Partnerships for College Success
About the Nellie Mae Partnerships for College Success
The United States’ most vulnerable students—those from low-income, mostly minority families in underserved areas—drop out of high school at alarming rates. Too often, those who do attend college arrive unprepared for the intellectual demands and may complete no more than a year or two of a bachelor’s degree program. The damage to their prospects for economic success and informed civic participation is profound.
The Nellie Mae Education Foundation’s Partnerships for College Success (PCS) program seeks to create a clear path for these students from grade 9 to college graduation, supported by collaborations between high schools and colleges, and to learn how such partnerships can improve college preparation, enrollment, retention, and completion. By creating and tracking progress markers, these partnerships help incoming high school students, their parents, and their teachers understand the expectations students will face as they travel intellectually and socially from high school to college.
The PCS approach focuses on faculty/professor development and involvement, improved data collection and management processes to increase student achievement, and greater involvement of university students in assisting high school students. Partners selected to participate in this five-year initiative have an established track record of collaboration; the Woodrow Wilson Foundation provides technical assistance to help them expand their existing capacities as partners.
The five PCS partnership sites include a range of institutions, from large urban public schools and universities with many first-generation, low-income students to smaller suburban and rural campuses.
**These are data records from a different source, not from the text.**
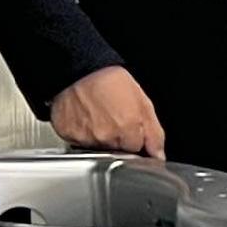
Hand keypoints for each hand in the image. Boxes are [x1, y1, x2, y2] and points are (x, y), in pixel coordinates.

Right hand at [48, 66, 163, 157]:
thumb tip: (158, 156)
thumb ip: (154, 134)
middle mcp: (106, 136)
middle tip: (112, 117)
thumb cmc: (111, 81)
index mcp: (128, 129)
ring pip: (98, 148)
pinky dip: (82, 135)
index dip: (135, 138)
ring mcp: (85, 137)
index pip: (137, 150)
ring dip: (101, 138)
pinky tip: (85, 119)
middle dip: (119, 139)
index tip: (129, 126)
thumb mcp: (144, 104)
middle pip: (118, 150)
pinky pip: (78, 143)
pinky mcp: (68, 135)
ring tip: (98, 117)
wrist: (80, 70)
While all five sites have achieved success in smaller-scale projects, the objective of Nellie Mae funding is to put in place a system that unambiguously prepares more students for college success, engages college faculty regularly with high school faculty, relies on admissions and placement policies that demand readiness, and enables students to focus on developing the knowledge and skills they need.
Together, the Nellie Mae Education Foundation and the Woodrow Wilson National Fellowship Foundation are working to ensure that each PCS site develops eight key capacities:
- To plan, implement, and sustain strategic, long-term relationships between key stakeholders in the school and university communities—a necessary condition for all subsequent activities;
- To collect and analyze detailed data that will support longitudinal assessment of student work and yield useful information on student achievement;
- To build a culture of evidence in which decisions about every aspect of school life, especially those that affect academic achievement, are driven by data;
- To reach consensus on “college-ready” expectations that students should meet before attempting college-level work;
- To offer academically rigorous (e.g., college-prep, AP, and dual-enrollment) high school courses that align with college expectations and lead, without overlap or duplication, to college course work;
- To refine annually a program implementation plan, based on continuous analysis of school achievement and college-level retention and completion data;
- To acquire a strategic knowledge of what types of activity (e.g., professional development, tutoring, etc.) yield the greatest rates of student improvement; and
- To sustain and institutionalize key program activities beyond the term of Nellie Mae support, through dissemination of results and demonstration that the PCS theory of change produces results—outcomes that will enable the sites to secure additional support.
Woodrow Wilson’s Role
As an intermediary, Woodrow Wilson works on these eight goals with the five sites, individually and collectively. Woodrow Wilson support includes assistance during the first three years on data collection and analysis; support during the second through fourth years on design of a blended high school/college curriculum and teachers’ professional development, as well as site-specific planning capacity; and, in the fifth year, help with disseminating regionally and nationally the information about outcomes that will help the partnership sites secure sustainable support.